Berkali-kali ia ucapkan kata Ibu dengan penuh duka yang mendalam. Aku sangat terharu melihat kondisi Rahmat. Perlahan kudekati untuk menenangkannya, dan duduk di sampingnya.
"Ibumu pasti akan mendapatkan tempat yang terbaik di Surga, karena telah menjaga dan merawatmu menjadi anak yang berbakti kepada orang tua." Ucapku perlahan sembari mengelus rambut Rahmat yang halus.
"Aku pingin ikut Ibu, Kak." harap ia sembari menangis.
"Mamet jangan berkata itu, kamu ingat perkataan ibumu disaat kakimu sakit? Ibunya Mamet bilang bahwa kamu tetap anak yang Ibu banggakan." Sahutku menenangkannya.
"Mamet gak bisa hidup tanpa Ibu." Pasrah dan memeluk kedua lututnya.

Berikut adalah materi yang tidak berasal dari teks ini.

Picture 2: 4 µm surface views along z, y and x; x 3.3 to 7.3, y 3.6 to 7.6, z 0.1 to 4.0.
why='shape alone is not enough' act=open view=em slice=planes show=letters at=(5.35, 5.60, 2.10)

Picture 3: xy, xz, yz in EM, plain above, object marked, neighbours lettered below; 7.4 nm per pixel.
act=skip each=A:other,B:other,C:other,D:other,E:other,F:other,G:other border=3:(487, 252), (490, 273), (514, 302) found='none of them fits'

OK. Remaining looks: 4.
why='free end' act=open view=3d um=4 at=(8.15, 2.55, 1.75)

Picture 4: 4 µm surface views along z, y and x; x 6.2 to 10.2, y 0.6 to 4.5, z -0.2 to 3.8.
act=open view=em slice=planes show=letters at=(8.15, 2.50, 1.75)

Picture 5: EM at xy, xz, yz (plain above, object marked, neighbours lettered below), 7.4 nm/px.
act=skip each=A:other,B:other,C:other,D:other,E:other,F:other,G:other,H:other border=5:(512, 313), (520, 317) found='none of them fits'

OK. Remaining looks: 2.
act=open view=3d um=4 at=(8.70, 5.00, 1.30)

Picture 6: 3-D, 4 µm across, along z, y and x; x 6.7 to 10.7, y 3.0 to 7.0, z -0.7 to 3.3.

"Kamu pasti bisa kok. Kakak juga dulu ditinggal oleh ibunya Kakak. Memang Kakak juga sedih terima hal tersebut, tapi perlahan Kakak bangkit, dan berusaha untuk membahagiakan Ibu dengan apa yang Kakak capai saat ini." Ucapku menyemangatinya.
"Memang apa yang Kakak capai?" tanya Rahmat hingga mengurangi rasa sedihnya.
"Kakak dulu bekerja jadi asisten dokter."
"Itukan dulu, sekarang Kakak pengangguran toh?" tanya Rahmat sekenanya.
"Yah, sekarang Kakak milih istirahat dulu dari pekerjaan. Nanti setelah cukup istirahatnya Kakak mulai berkerja lagi." Terangku.
"Oh begitu." Kembali Rahmat berbicara lemas.